Memorial of massacre site at El Mozote, Morazan, El Salvador | By Efrojas | Wikimedia Commons | public domain
A U.S. court is on the verge of making a major contribution to El Salvador’s struggle to end impunity. A former Salvadoran military commander six weeks ago admitted in a Miami immigration court that his troops had engaged in human rights violations and extrajudicial killings in the 1980s. More significantly, he confirmed that the U.S.-trained and -funded Atlacatl Battalion was responsible for the horrendous massacre at El Mozote, a hamlet in which the elite Marine-style battalion killed an estimated one thousand peasants, mostly women and children, over three days in December 1981. Until recently, current and former military commanders claimed that reports of the bloodbath were communist propaganda. In his defense, General José Guillermo García, who was defense minister, said he was unaware of the soldiers’ actions at the time. The judge responded skeptically, saying García “didn’t do what a military officer respectful of the law should have done in order to fully serve his country and his people.”

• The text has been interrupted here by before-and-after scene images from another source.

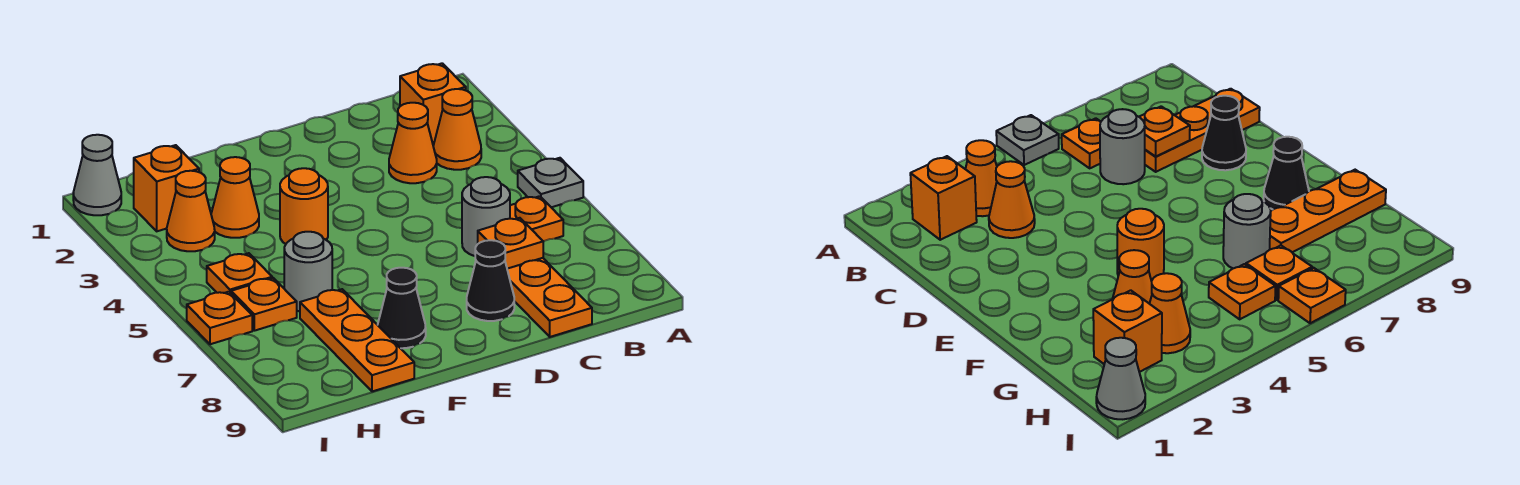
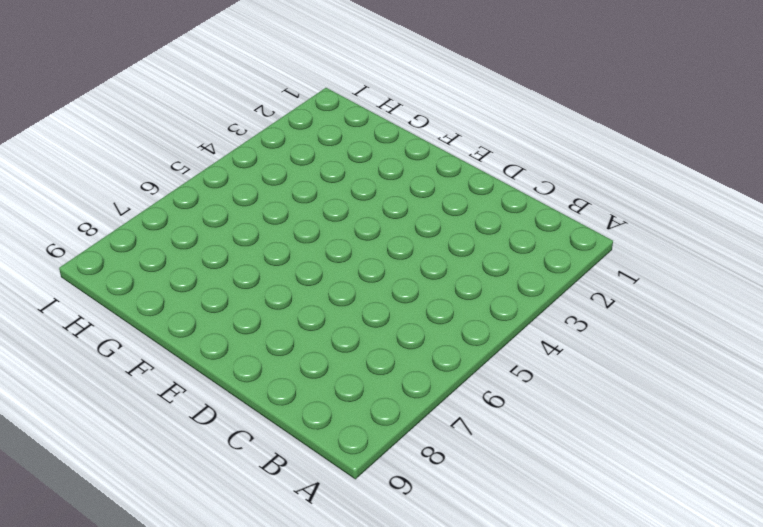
none -> grey plate A5 level 1
none -> orange brick B2 level 1
none -> orange cone B3 level 1

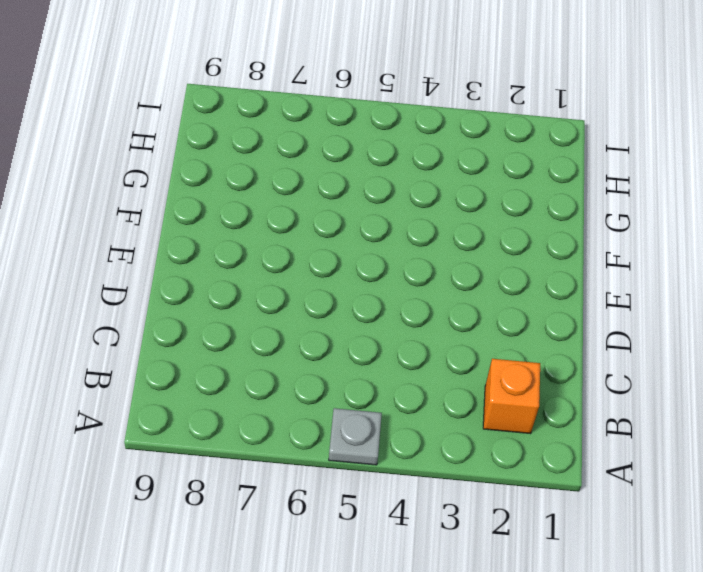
none -> orange cone B3 level 1
none -> orange plate B6 level 1
none -> orange cone C3 level 1

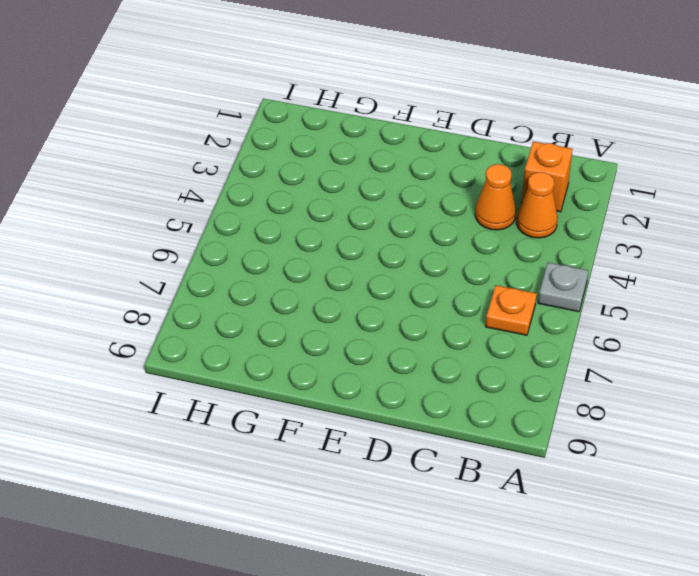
none -> grey round brick C6 level 1
none -> orange plate C7:C9 level 1
none -> black cone D8 level 1

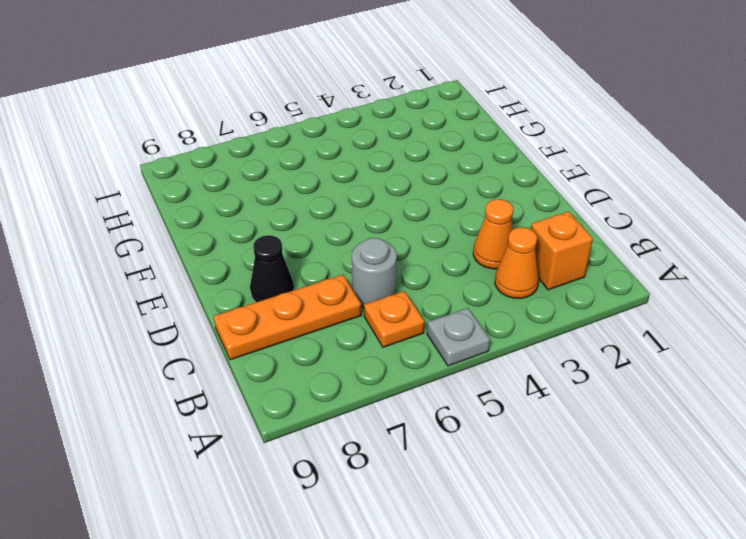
none -> orange round brick F4 level 1
none -> black cone F8 level 1
none -> orange cone G3 level 1

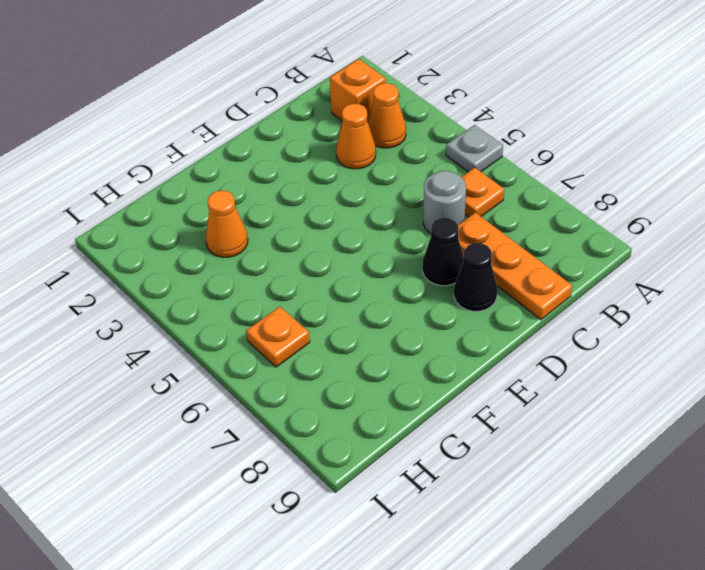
black cone D7 level 1 -> black cone F8 level 1
none -> orange round brick F4 level 1
none -> grey round brick G6 level 1
none -> orange plate G7:G9 level 1

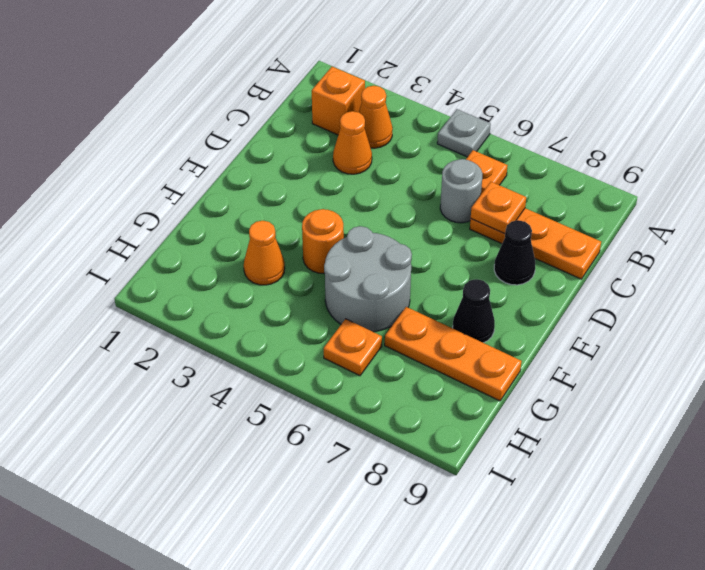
grey round brick F5:G6 level 1 -> grey round brick G6 level 1
none -> orange brick H2 level 1
none -> orange cone H3 level 1
none -> orange plate H5 level 1

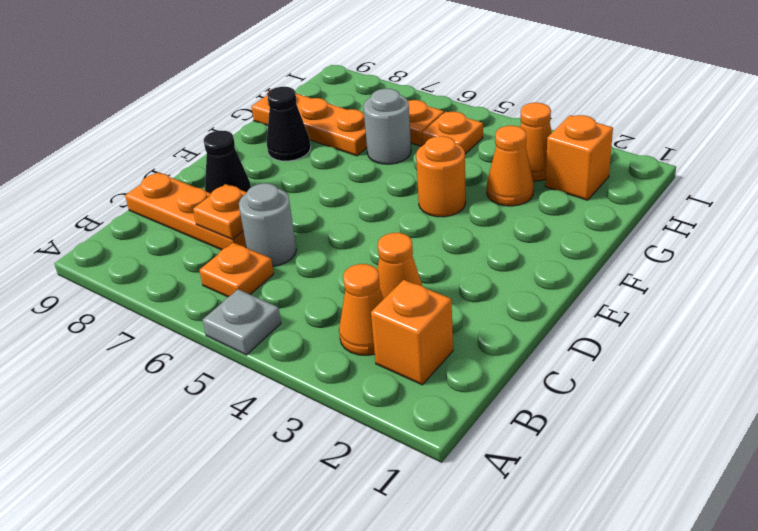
none -> grey cone I1 level 1
none -> orange plate I6 level 1

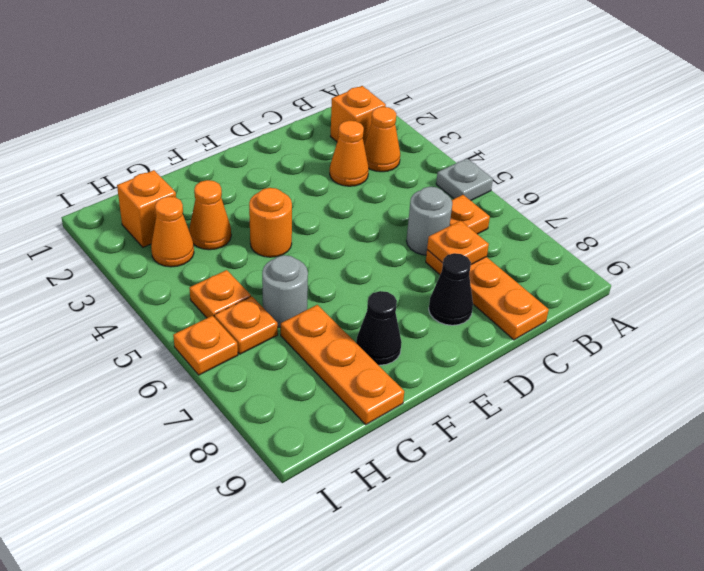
none -> grey cone I1 level 1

The General’s confession is no small matter. An Amnesty Law passed in 1993, pushed by allies of the war-era government, put the lid on many investigations. Its passage kept two mid-ranking officers convicted of involvement in the 1989 Jesuit massacre from serving their prison sentences, and it paved the way for other military and civilian leaders to cover up that atrocity. The air of impunity has endured for 20 years. General García’s testimony provides the first real open window for Salvadorans to start learning about what happened despite strong efforts to keep the truth under wraps. The political and economic elites’ defense of the Amnesty Law has focused on the argument that El Salvador should not be confronting its past if it really wants reconciliation and peace. But two decades after the peace accord brought the end of the war, that kind of thinking is beginning to fade, and will continue to wane as Salvadoran society is confronted with the naked truth, the naked horrors.
The Obama Administration deserves some credit for advancing the legal case against García and a former colonel facing similar immigration charges in Boston, Inocente Orlando Montano. Both processes have been encouraged by a U.S. policy of locating and ousting foreigners on U.S. soil who have been credibly accused of human rights violations abroad. However ironic it is that some of the violations were committed by units receiving U.S. assistance, Washington is promoting an important lesson: generals who once held in their hands power over citizens’ lives and deaths become common defendants – criminals – when the truth is known. The impunity enjoyed by the colonels and generals – and their civilian sponsors – has grown roots in Salvadoran institutions and still feeds today a culture of obscurity, injustice and inequity that prevents the country’s progress towards development and modernity. This vicious cycle will not will not end until they are held accountable.
Alan Riding
/ April 6, 2013There’s an error in the early part of this essay. The Mozote massacre was uncovered by Raymond Bonner in The New York Times and Alma Guillermoprieto in The Washington Post. Ms. Guillermoprieto wrote for The New Yorker many years later.